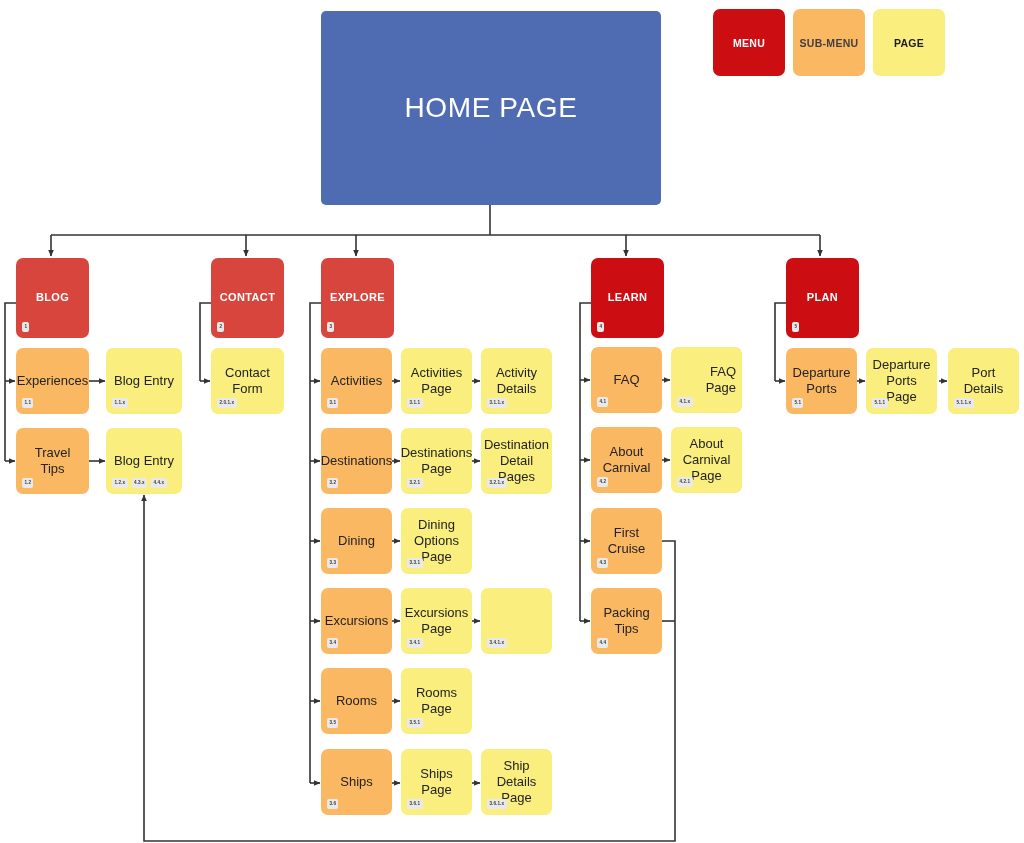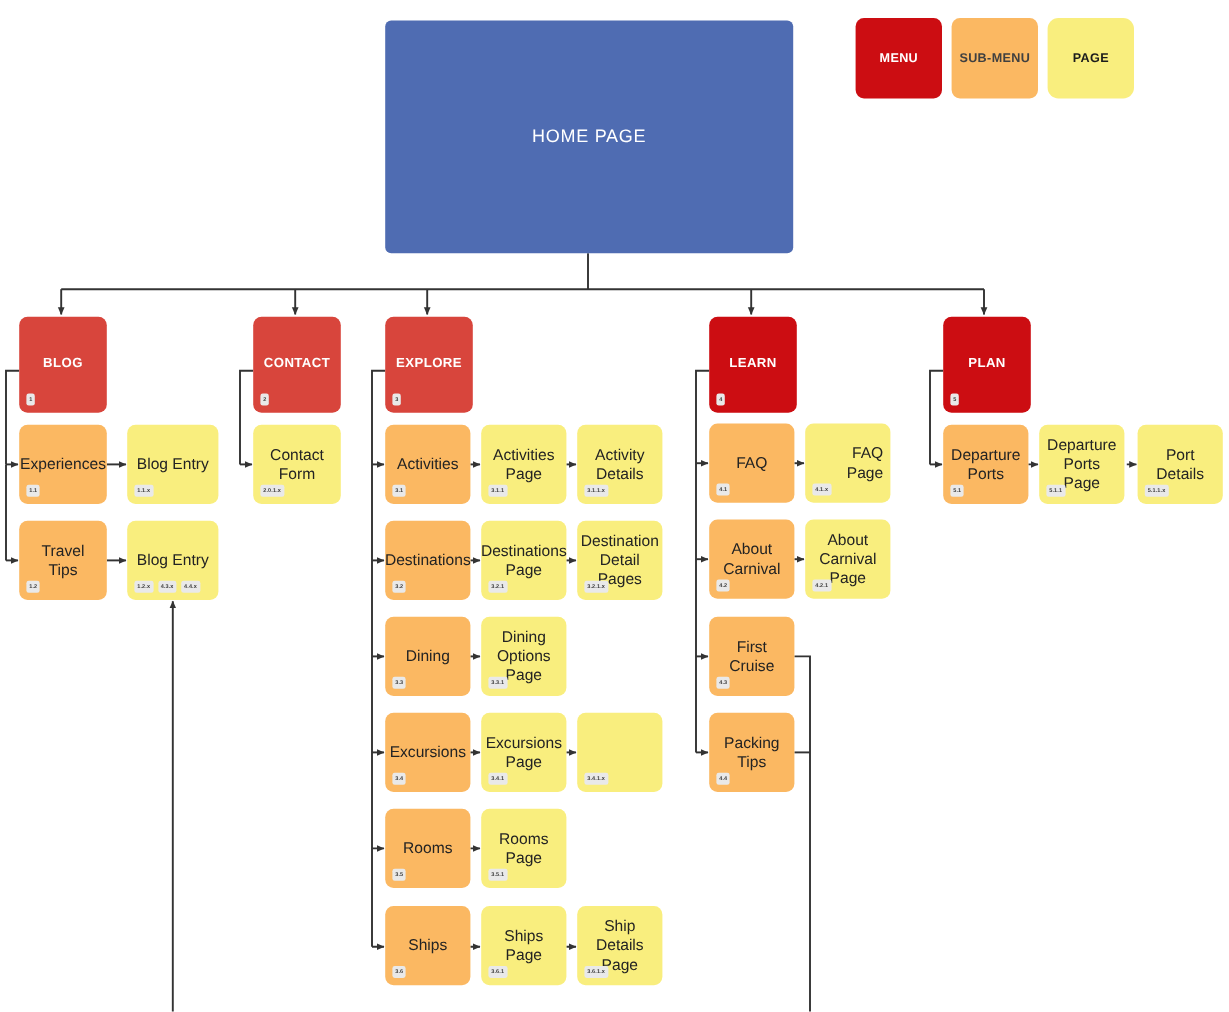--- a/index.html
+++ b/index.html
@@ -1,26 +1,26 @@
 <!DOCTYPE html>
 <html><head>
 <meta charset="utf-8">
 <style>
   html,body{margin:0;padding:0;background:#fff;}
   body{width:1024px;height:843px;position:relative;overflow:hidden;
        font-family:"Liberation Sans",sans-serif;-webkit-font-smoothing:antialiased;}
-  #canvas{position:absolute;left:0;top:9px;width:1024px;height:828px;}
+  #canvas{position:absolute;left:0;top:3px;width:1024px;height:828px;}
   #lines{position:absolute;left:0;top:0;width:1024px;height:843px;pointer-events:none;}
 
   .node{position:absolute;box-sizing:border-box;border-radius:7px;
         display:flex;align-items:center;justify-content:center;text-align:center;}
   .node .lbl{display:block;line-height:1.22;padding:0 6px;}
 
   .home{background:#4f6cb2;color:#ffffff;border-radius:5px;}
-  .home .lbl{font-size:15px;font-weight:400;letter-spacing:.6px;}
+  .home .lbl{font-size:28px;font-weight:400;letter-spacing:.6px;}
 
   .menu{color:#ffffff;}
   .menu .lbl{font-size:11px;font-weight:700;letter-spacing:.35px;}
   .menu-light{background:#d8453c;}
   .menu-dark{background:#cc0d12;}
 
   .submenu{background:#fbb862;color:#232323;}
   .submenu .lbl{font-size:13px;font-weight:400;}
 
   .page{background:#f9ee7e;color:#232323;}
@@ -113,21 +113,21 @@
       <path d="M662,618 L675,618"></path>
     </g>
   </svg>
 
   <div class="legend-box legend-menu" style="left:713px;top:6px;">
     <span class="lbl">MENU</span>
   </div>
   <div class="legend-box legend-sub" style="left:793px;top:6px;">
     <span class="lbl">SUB-MENU</span>
   </div>
-  <div class="legend-box legend-page" style="left:873px;top:6px;border-radius:9px;">
+  <div class="legend-box legend-page" style="left:873px;top:6px;">
     <span class="lbl">PAGE</span>
   </div>
 
   <div class="node home" style="left:321px;top:8px;width:340px;height:194px;">
     <span class="lbl">HOME PAGE</span>
   </div>
 
   <div class="node menu menu-light" style="left:16px;top:255px;width:73px;height:80px;">
     <span class="lbl">BLOG</span>
     <span class="badge-wrap">

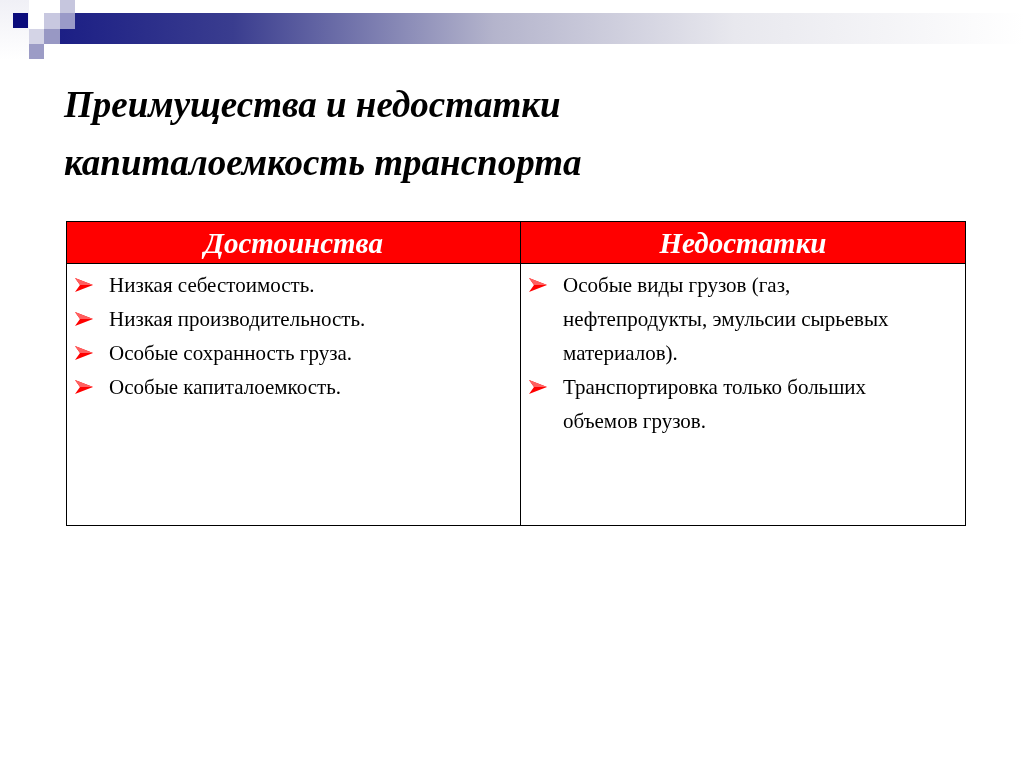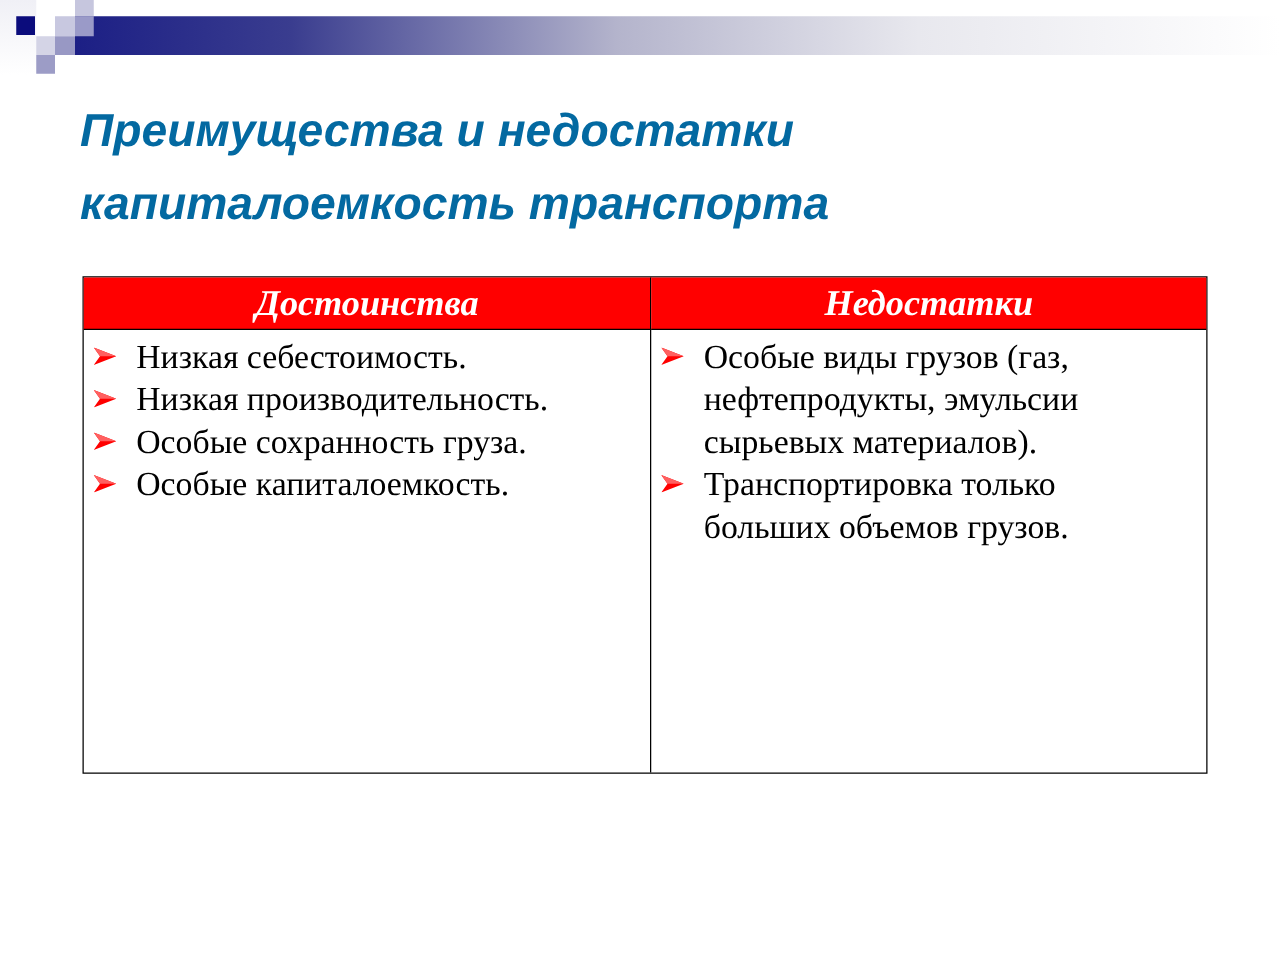--- a/index.html
+++ b/index.html
@@ -32,35 +32,35 @@
     .sq5 { left: 29px; top: 29px; width: 15px; height: 15px; background: #d4d4e6; }
     .sq6 { left: 44px; top: 29px; width: 16px; height: 15px; background: #9898c4; }
     .sq7 { left: 29px; top: 44px; width: 15px; height: 15px; background: #9c9cc6; }
     .sq8 { left: 0px; top: 0px; width: 29px; height: 60px; background: linear-gradient(to bottom, #f0f0f6, #ffffff); }
 
     .title {
       position: absolute;
       left: 64px;
       top: 76px;
       width: 900px;
-      font-family: Liberation Sans, sans-serif;
+      font-family: Liberation Serif, serif;
       font-weight: bold;
       font-style: italic;
       font-size: 37px;
       line-height: 58px;
-      color: #0369a1;
+      color: #000000;
       margin: 0;
     }
 
     .table {
       position: absolute;
       left: 66px;
       top: 221px;
       width: 900px;
-      height: 398px;
+      height: 305px;
       border: 1.5px solid #000;
       box-sizing: border-box;
       display: grid;
       grid-template-columns: 454px 1fr;
       grid-template-rows: 42px 1fr;
     }
     .th {
       background: #ff0000;
       color: #ffffff;
       font-family: "Liberation Serif", serif;
@@ -78,21 +78,21 @@
     }
     .td.left { border-right: 1.5px solid #000; }
     .list {
       list-style: none;
       margin: 0;
       padding: 0;
     }
     .item {
       display: flex;
       align-items: flex-start;
-      font-size: 27px;
+      font-size: 21px;
       line-height: 34px;
       color: #000;
     }
     .arrow {
       flex: 0 0 34px;
       height: 34px;
       display: flex;
       align-items: center;
     }
     .arrow svg { width: 18px; height: 14px; display: block; }

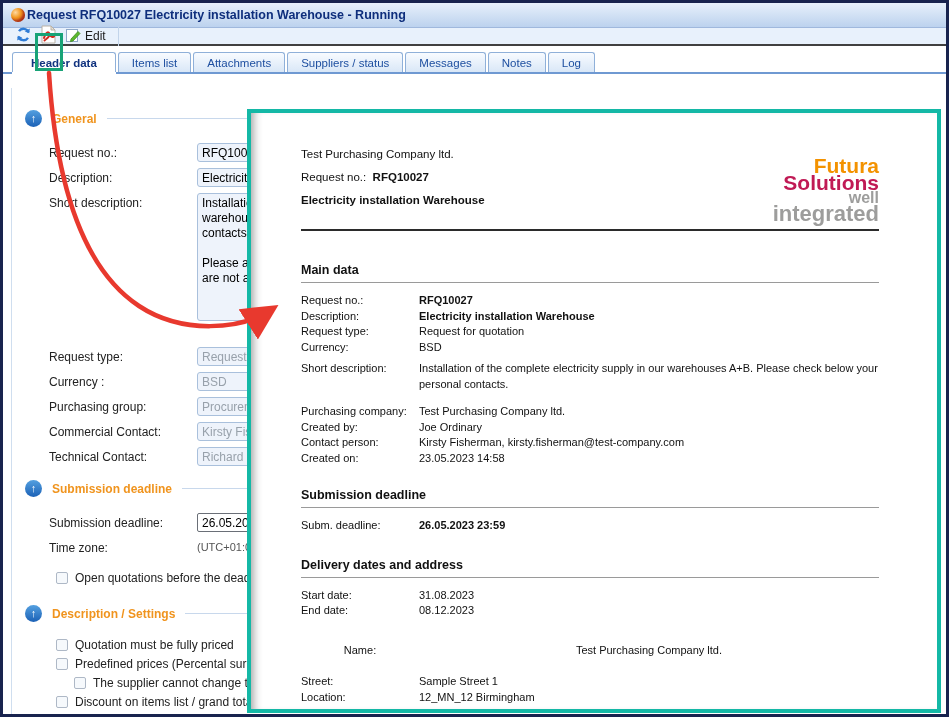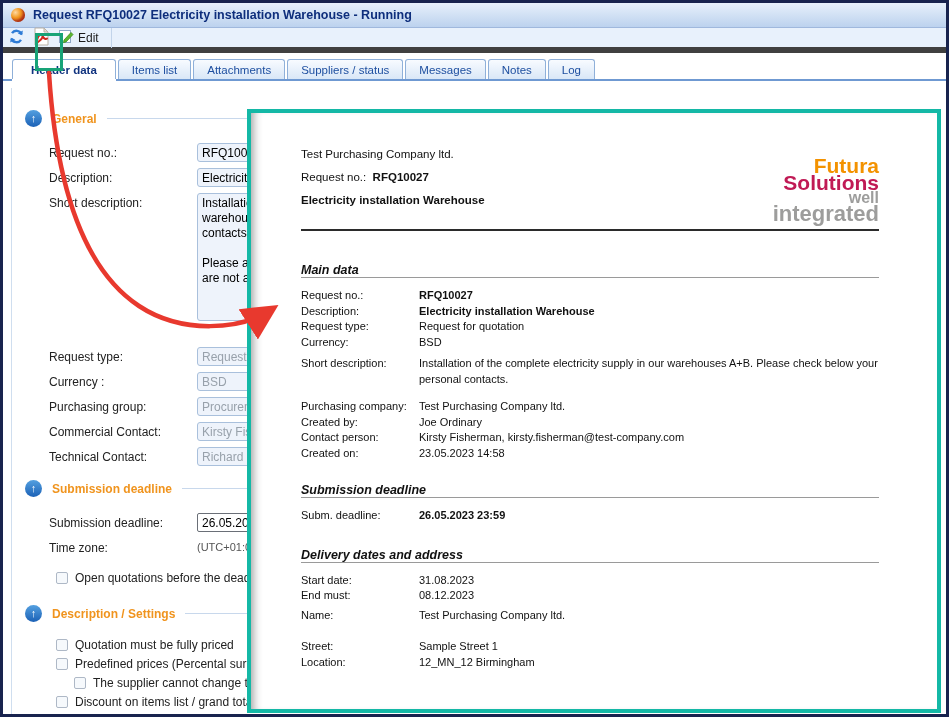--- a/index.html
+++ b/index.html
@@ -5,34 +5,34 @@
   * { box-sizing: border-box; }
   html,body { margin:0; padding:0; }
   body {
     width:949px; height:717px; position:relative; overflow:hidden;
     font-family:"Liberation Sans", sans-serif; background:#fff;
   }
   .window { position:absolute; inset:0; border:3px solid #18234e; background:#fff; overflow:hidden; }
 
   
   .titlebar {
-    height:25px; display:flex; align-items:center; gap:8px; padding-left:8px;
+    height:25px; display:flex; align-items:center; gap:2px; padding-left:8px;
     background:linear-gradient(#e7f0fb,#bcd2ee); border-bottom:1px solid #9fb8dd;
   }
   .app-icon {
     width:14px; height:14px; border-radius:50%;
     background:radial-gradient(circle at 32% 32%, #ffd9a0 0%, #f2971e 40%, #c43524 85%);
     box-shadow:inset -2px -2px 2px rgba(120,0,0,.4);
   }
   .title { font-weight:bold; font-size:12.5px; color:#0e2e7c; }
 
   
   .toolbar {
-    height:25px; display:flex; align-items:center; padding-left:1px;
-    background:#e8f1fc; border-bottom:6px solid #404040;
+    height:18px; display:flex; align-items:center; padding-left:8px;
+    background:#e8f1fc; border-bottom:2px solid #404040;
   }
   .tb-btn {
     height:24px; min-width:24px; border:none; background:transparent; display:flex;
     align-items:center; justify-content:center; gap:4px; padding:2px 4px; cursor:pointer;
     font-family:"Liberation Sans",sans-serif;
   }
   .edit-label { font-size:12px; color:#1b1b1b; }
   .tb-sep { width:1px; height:20px; background:#c2d4ea; margin:0 8px; }
 
   
@@ -98,21 +98,21 @@
   .ph { display:flex; justify-content:space-between; }
   .ph-left { font-size:11.5px; line-height:23px; }
   .ph-left .b { font-weight:bold; }
   .logo { text-align:right; margin-top:14px; }
   .logo .w1 { color:#f39200; font-weight:bold; font-size:21px; line-height:17px; }
   .logo .w2 { color:#c01a55; font-weight:bold; font-size:21px; line-height:18px; }
   .logo .w3 { color:#9d9d9c; font-weight:bold; font-size:16px; line-height:12px; }
   .logo .w4 { color:#9d9d9c; font-weight:bold; font-size:22px; line-height:19px; }
   .ph-rule { border-bottom:2px solid #2b2b2b; margin-top:6px; }
   .psec { margin-top:32px; }
-  .psec-h { font-weight:bold; font-size:12.5px; border-bottom:1.5px solid #9a9a9a; margin-bottom:10px;font-style:italic; }
+  .psec-h { font-weight:bold; font-size:12.5px; padding-bottom:5px; border-bottom:1.5px solid #9a9a9a; margin-bottom:10px; }
   .prow { display:flex; font-size:11px; line-height:15.5px; }
   .plabel { width:118px; flex-shrink:0; }
   .pval { flex:1; }
   .pb { font-weight:bold; }
   .pp { margin:0 0 12px 0; }
   .mt6 { margin-top:6px; }
 
   
   .green-box { position:absolute; left:32px; top:30px; width:28px; height:38px; border:3px solid #18a377; z-index:60; background:transparent; }
   .annot { position:absolute; left:0; top:0; width:949px; height:717px; z-index:70; pointer-events:none; }
@@ -335,24 +335,24 @@
         </div>
       </div>
 
       <div class="psec" style="margin-top:24px;">
         <div class="psec-h">Delivery dates and address</div>
         <div class="prow">
           <span class="plabel">Start date:</span>
           <span class="pval">31.08.2023</span>
         </div>
         <div class="prow">
-          <span class="plabel">End must:</span>
+          <span class="plabel">End date:</span>
           <span class="pval">08.12.2023</span>
         </div>
-        <div class="prow" style="margin-top:4px;">
+        <div class="prow" style="margin-top:24px;text-align:center;">
           <span class="plabel">Name:</span>
           <span class="pval">Test Purchasing Company ltd.</span>
         </div>
         <div class="prow" style="margin-top:16px;">
           <span class="plabel">Street:</span>
           <span class="pval">Sample Street 1</span>
         </div>
         <div class="prow">
           <span class="plabel">Location:</span>
           <span class="pval">12_MN_12 Birmingham</span>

......

Look through the data above for the string "grid" and copy every line where it appears.

       display: grid;
       grid-template-columns: 454px 1fr;
       grid-template-rows: 42px 1fr;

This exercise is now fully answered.